MAY 1, 2011 THE WALL STREET JOURNAL
By EVAN RAMSTAD
SEOUL—Samsung Electronics Co. Chairman Lee Kun-hee warned in September that the company would have difficulty this year exceeding its record-setting profit of 2010. So far, he's right.
The company on Friday announced a 30% drop in first-quarter net profit as its TV-component business dropped into the red and semiconductors brought smaller profits. Executives signaled a profit decline is likely in the second quarter, against another difficult comparison from a year earlier.
"We expect the adverse business environment to continue," Robert Yi, the company's chief of investor relations said. He forecast a better performance later in the year when seasonal demand rises for electronics and component supplies tighten, lifting prices and profitability for the chips and screens Samsung makes.

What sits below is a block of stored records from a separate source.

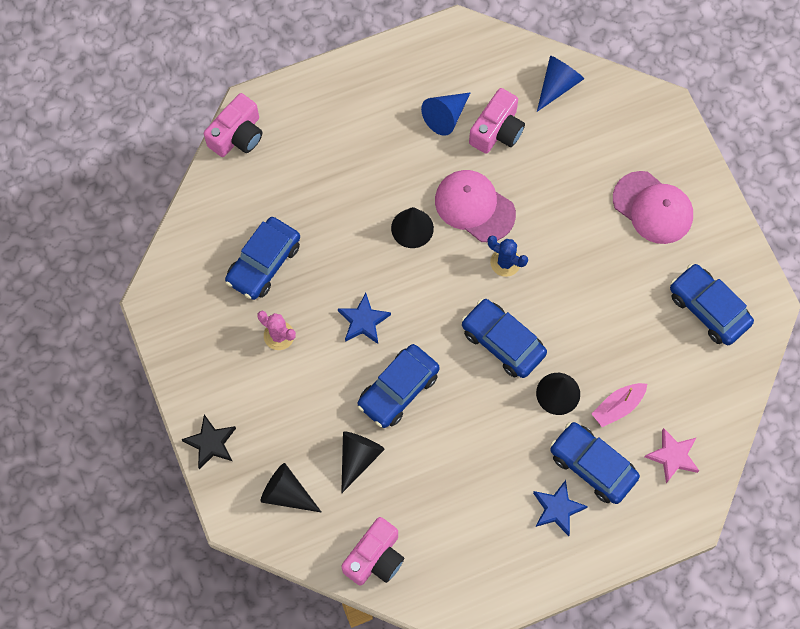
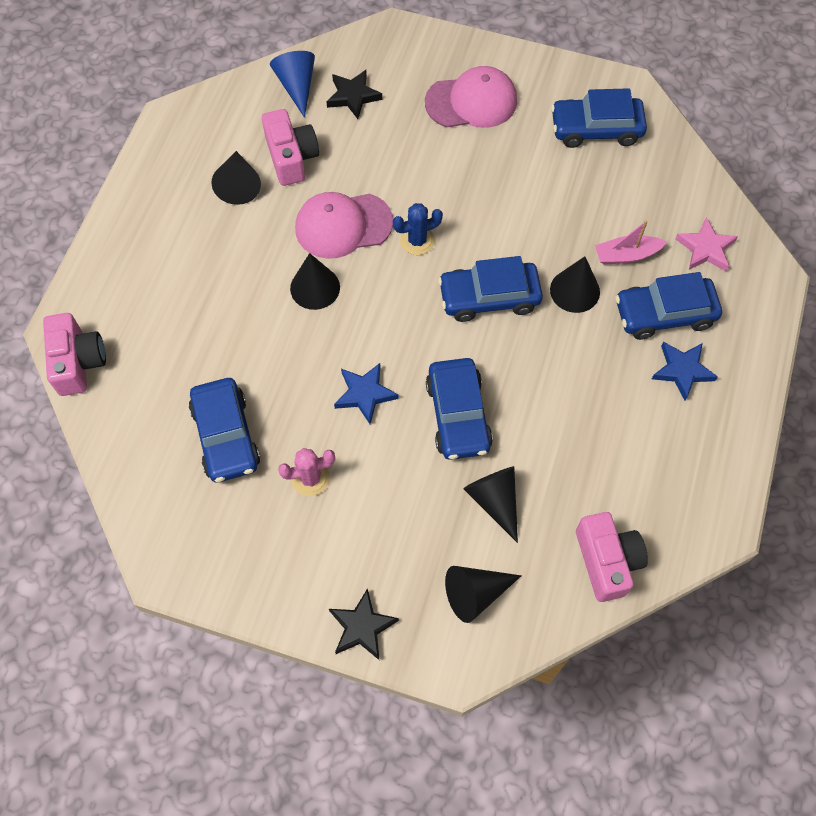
camera: 50 degrees left, 5 degrees down
(446, 116) = (238, 184): blue cone -> black cone
(583, 128) = (353, 96): none -> black star
(618, 407) = (626, 255): pink boat -> pink boat turned 75 degrees clockwise

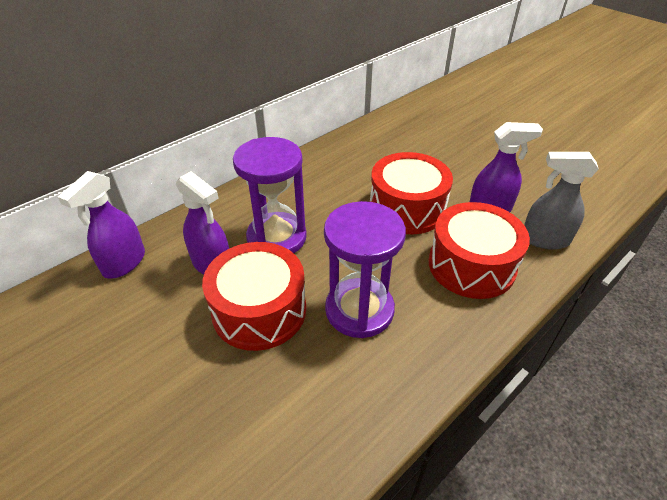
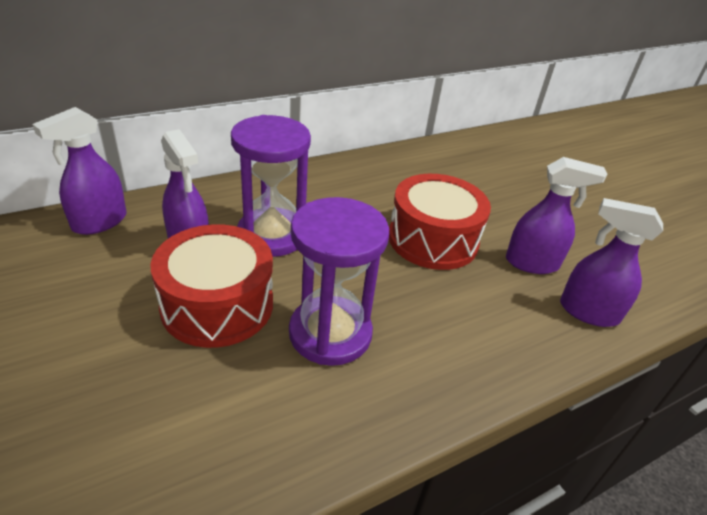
camera: 10 degrees right, 5 degrees down
(471, 265) = (485, 318): red drum -> none
(544, 239) = (588, 312): grey spray bottle -> purple spray bottle

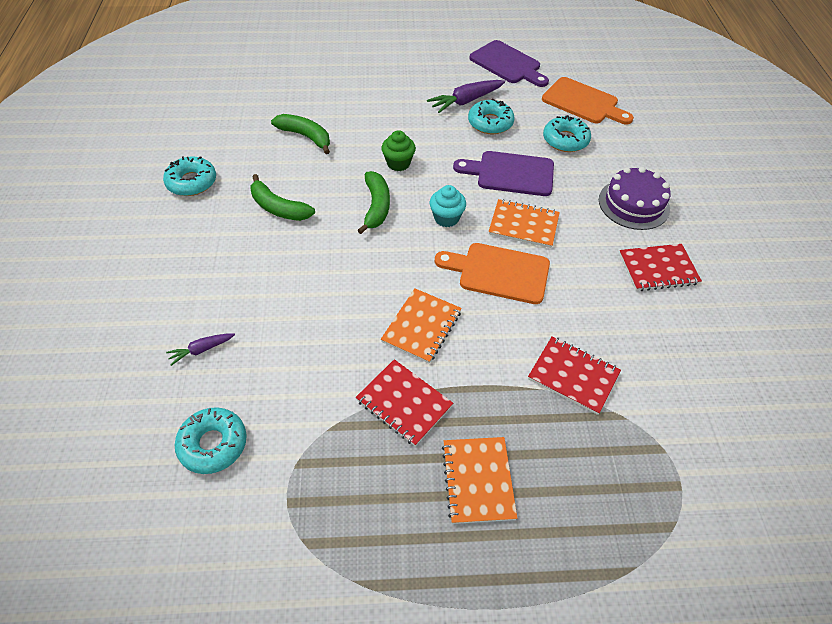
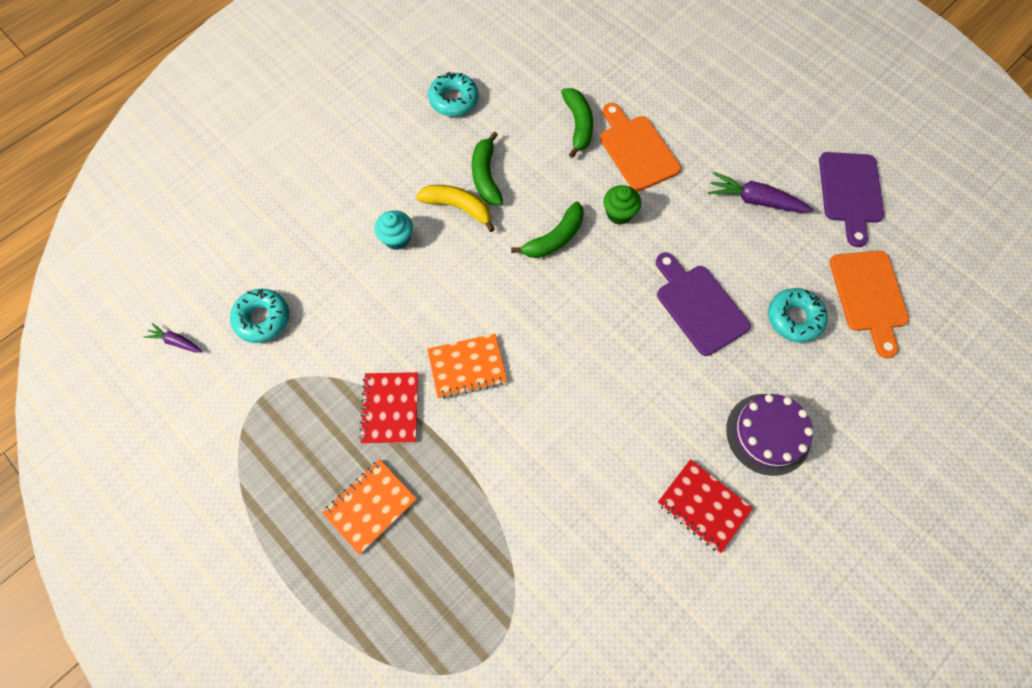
camera: 50 degrees right, 15 degrees up
(201, 350) = (322, 246): purple carrot -> purple carrot (176, 342)
(283, 240) = (458, 207): none -> yellow banana
(446, 218) = (594, 297): turquoise cupcake -> turquoise cupcake (397, 238)
(490, 123) = (748, 241): turquoise donut -> none
(499, 272) = (573, 381): orange cutting board -> orange cutting board (636, 150)
(523, 225) = (646, 361): orange notebook -> none
(573, 376) = (519, 511): red notebook -> none

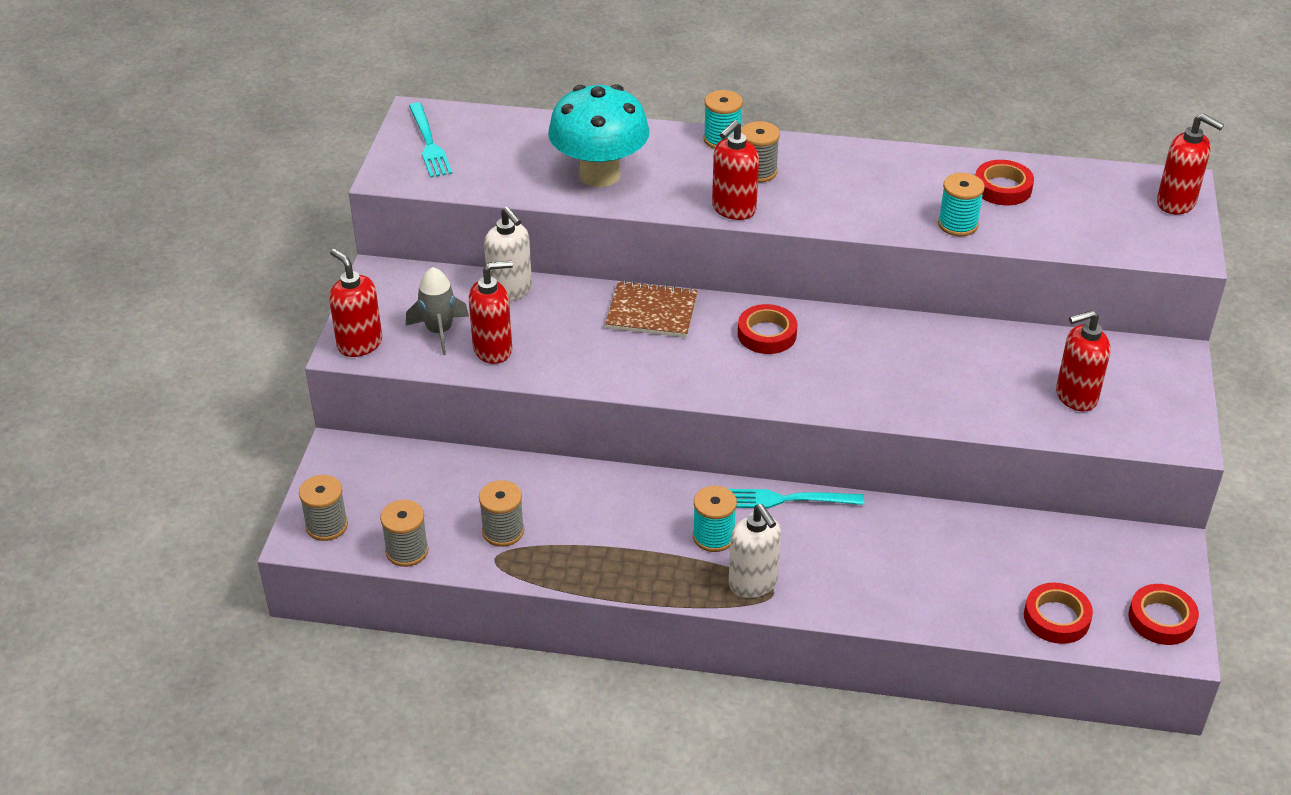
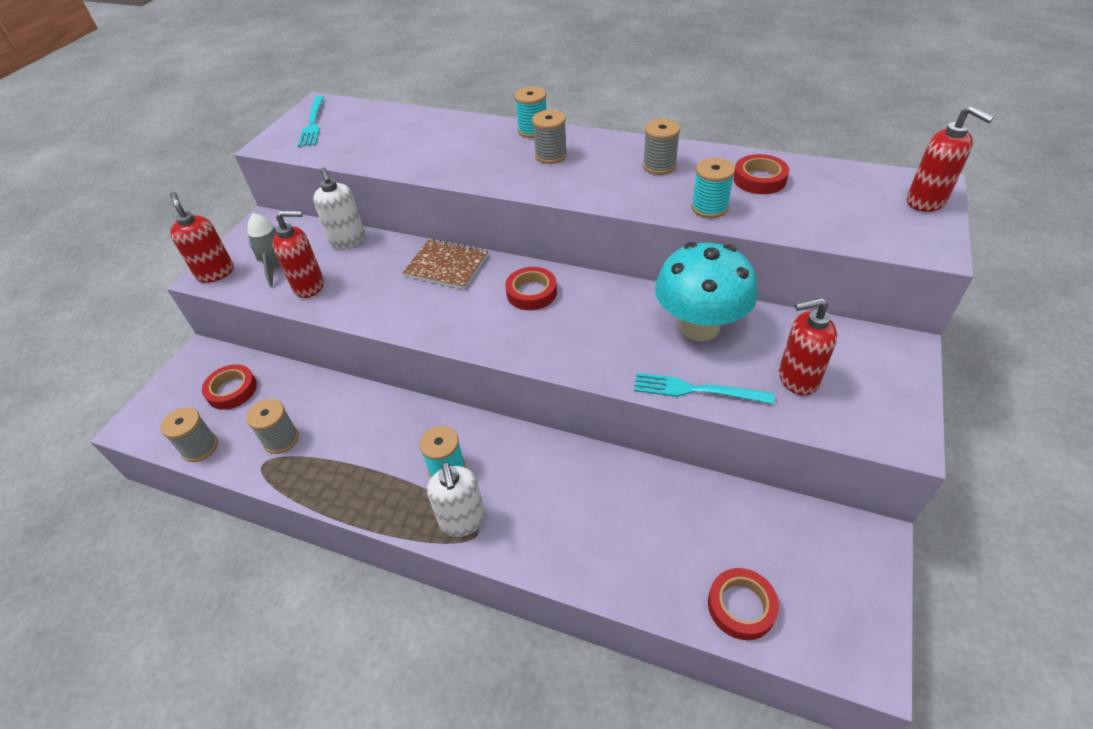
camera: 15 degrees right, 5 degrees up
(327, 525) = (155, 416): grey spool -> grey spool (659, 166)
(599, 174) = (424, 151): turquoise mushroom -> turquoise mushroom (699, 327)
(733, 209) = (517, 183): red soap dispenser -> none
(787, 499) = (522, 439): turquoise fork -> turquoise fork (696, 390)
(1161, 619) = (853, 626): red tape -> red tape (232, 390)

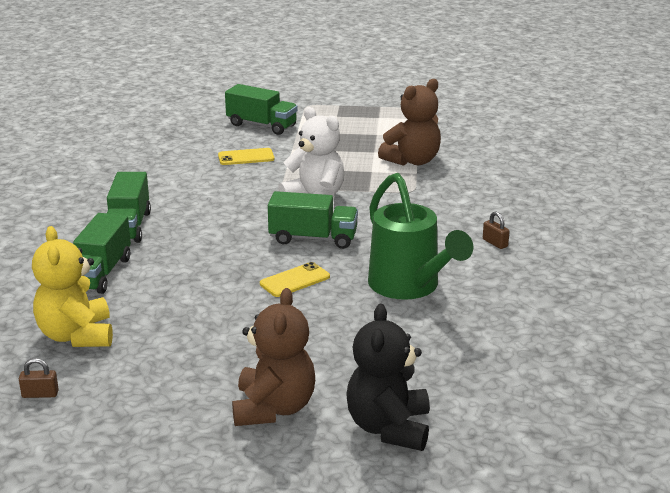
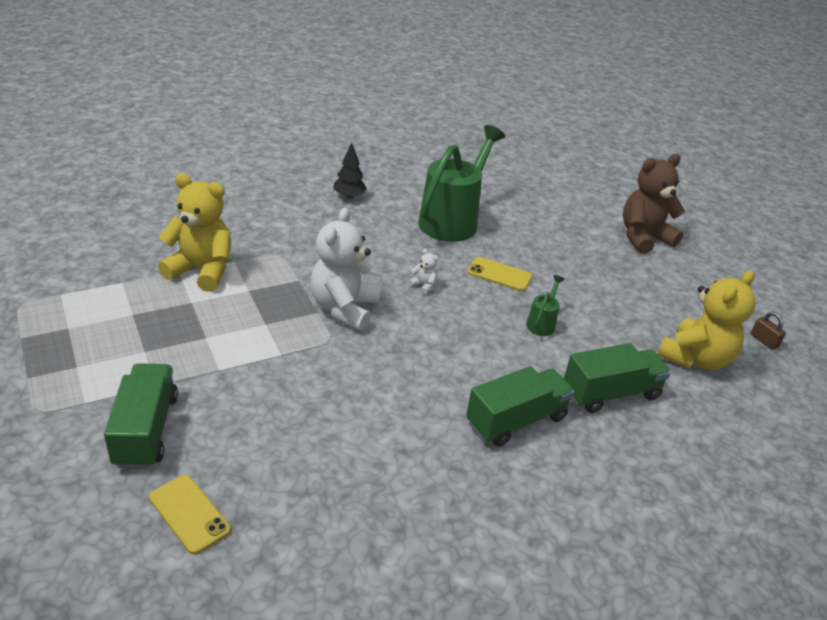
camera: 125 degrees left, 10 degrees up
(208, 276) = (542, 323): none -> green watering can
(246, 157) = (269, 401): yellow phone -> yellow phone (189, 513)
(313, 238) = (423, 286): green truck -> white teddy bear
(389, 428) = (607, 196): black teddy bear -> none
(412, 161) = (202, 270): brown teddy bear -> yellow teddy bear
(495, 243) = (349, 196): brown padlock -> black tree

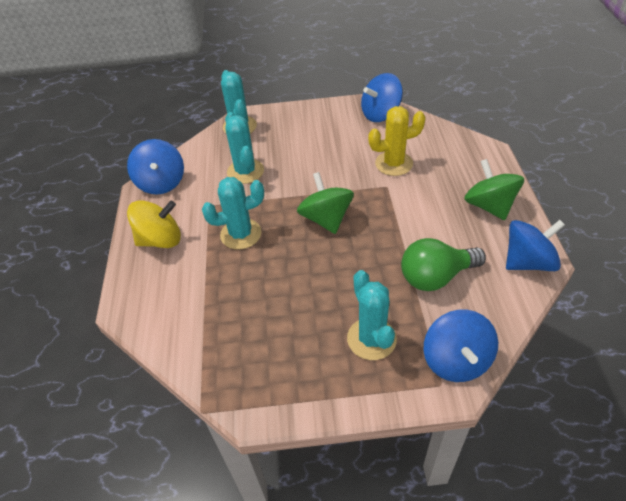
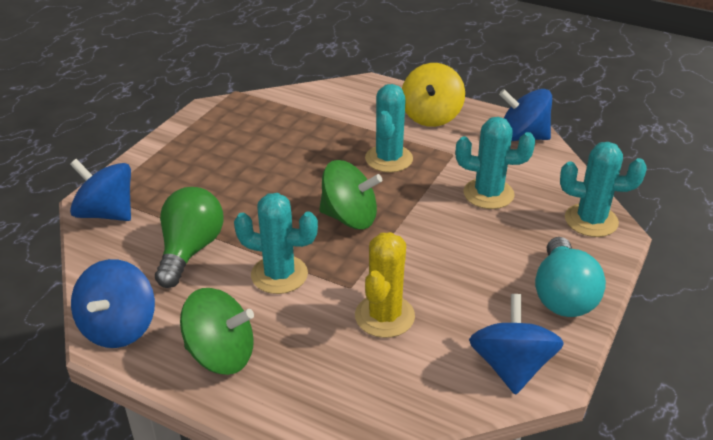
camera: 120 degrees right, 10 degrees down
(315, 116) = (562, 295): none -> turquoise light bulb
(371, 339) = (185, 181): turquoise cactus -> turquoise cactus (279, 274)

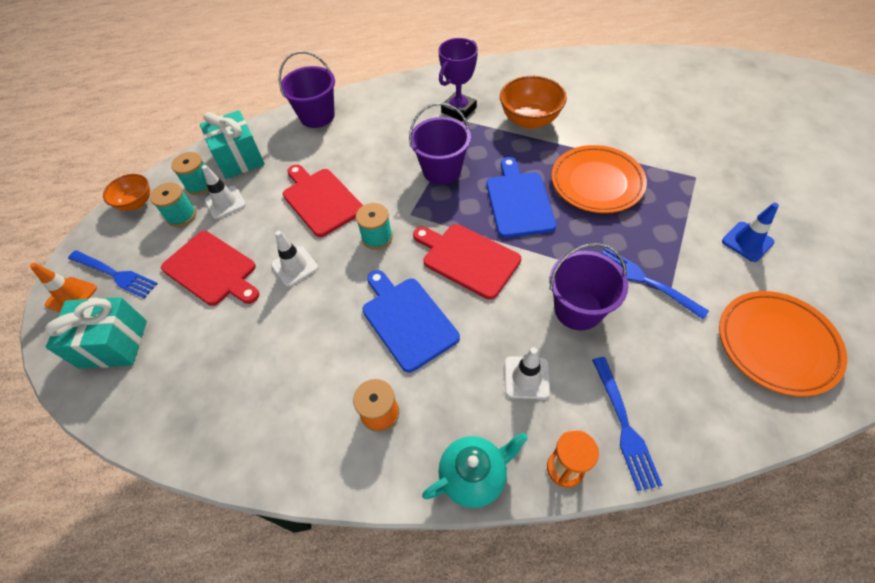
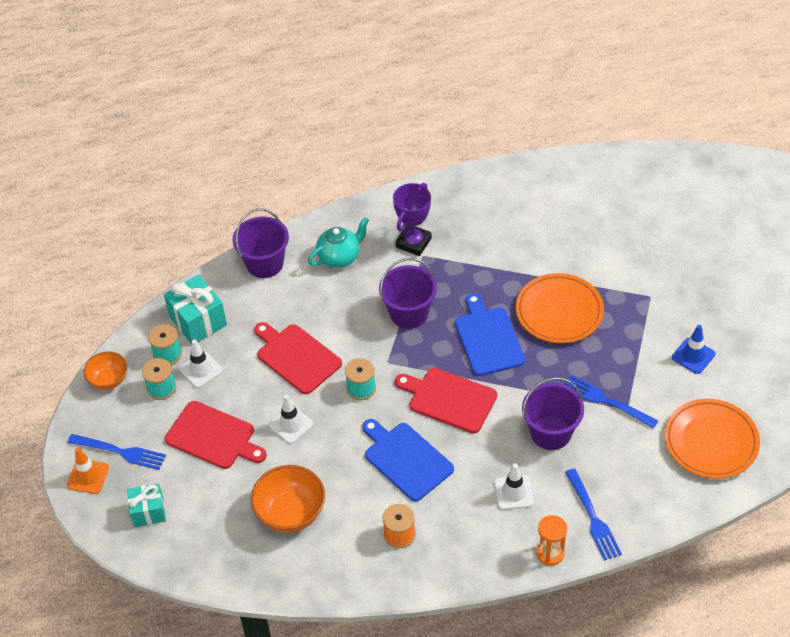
camera: 10 degrees left, 5 degrees down
(113, 344) = (148, 512): turquoise gift -> turquoise gift, size x0.65
(474, 476) = (482, 568): turquoise teapot -> turquoise teapot (339, 257)
(529, 120) = (488, 248): orange bowl -> orange bowl (290, 513)

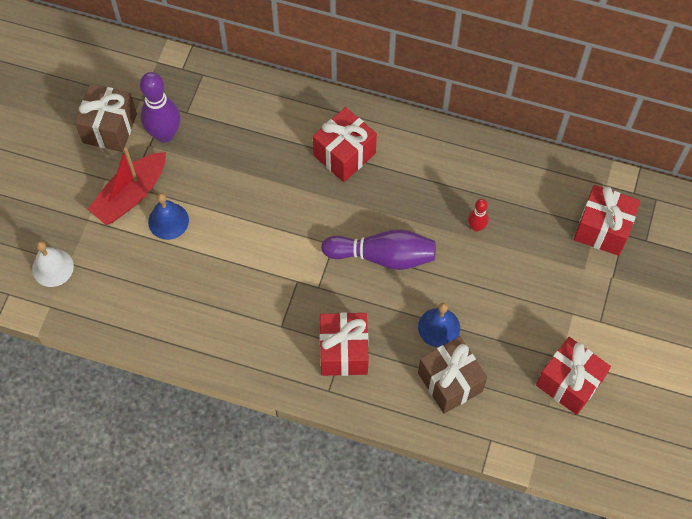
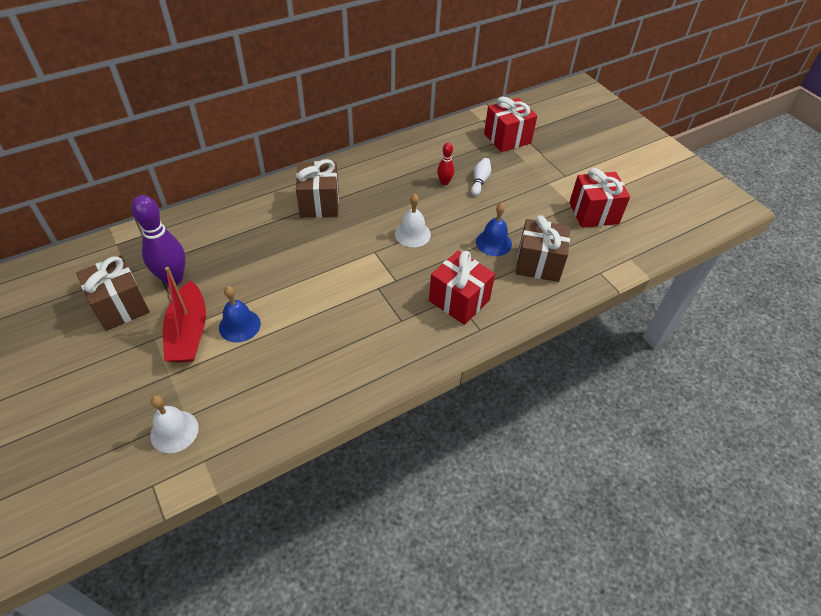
camera: 50 degrees left, 15 degrees down
(344, 154) = (319, 203): red gift -> brown gift
(383, 256) = (412, 234): purple bowling pin -> white bell
(510, 254) = (480, 181): none -> white bowling pin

Samsung posted a net profit of 2.78 trillion won ($2.6 billion), down from four trillion won in the year-earlier quarter. Revenue was 37 trillion won, up nearly 7% from a year ago.
The company's semiconductor business had an operating profit of 1.64 trillion won and operating margin of 17.9%—the smallest margin since the last quarter of 2009. Its display panel business reported an operating loss of 230 billion won.
Samsung's cellphone business remained the company's main bright spot with an operating margin of 13.4%, the highest since early 2008, due to increased sales of higher-margin smartphones.
Even with the higher margins, Samsung lost market share in the quarter. The company announced that it shipped 70 million mobile devices in the quarter, up from 64 million a year earlier—and that smartphones grew to 18% of shipments from 4% a year earlier. Analysts said about one million of the 70 million devices were tablet computers, but Samsung declined to confirm the figure.
The cellphone division's growth was slower than several of its competitors and outside analysts estimate its global market share fell to 18% from 20%, still second-largest after Nokia Corp.
Samsung's most difficult problem is the persistently low profitability of its consumer-products business, which is its biggest by revenue and includes its name-brand TVs, computers, cameras, washing machines and other goods.
The business eked out a small operating profit of 100 billion won in the latest quarter, down more than 80% from 530 billion won a year ago but a return to the black after it lost money in the last two quarters of 2010.
Investors for years watched Samsung gain size in consumer products through low pricing that eroded margins. But after several years as the world's biggest maker of TVs, which account for 55% of the unit's revenue, Samsung hasn't been able to convert that scale into substantial or lasting profitability for consumer products.
Separately, the electronics maker escalated its fight with Apple Inc. over the appearance of smartphones by filing a new lawsuit in the U.S. late last week. That came after it earlier filed suits in South Korea, Japan and Germany to counter one that Apple filed against it two weeks ago.
With the suits, Samsung is betting it can show that technology matters more than design in the rapidly growing smartphone market, which has come to resemble the go-go days of PCs in the late 1980s and early 1990s, when manufacturers boasted of ever-increasing speeds and other features. In releasing their latest Galaxy S II smartphone last week, Samsung executives concentrated heavily on the capabilities of its processing chip and screen.
In response to Samsung's latest suit, an Apple spokeswoman repeated the statement the company made when it filed suit against Samsung, saying that Apple needed to protect itself "when companies steal our ideas."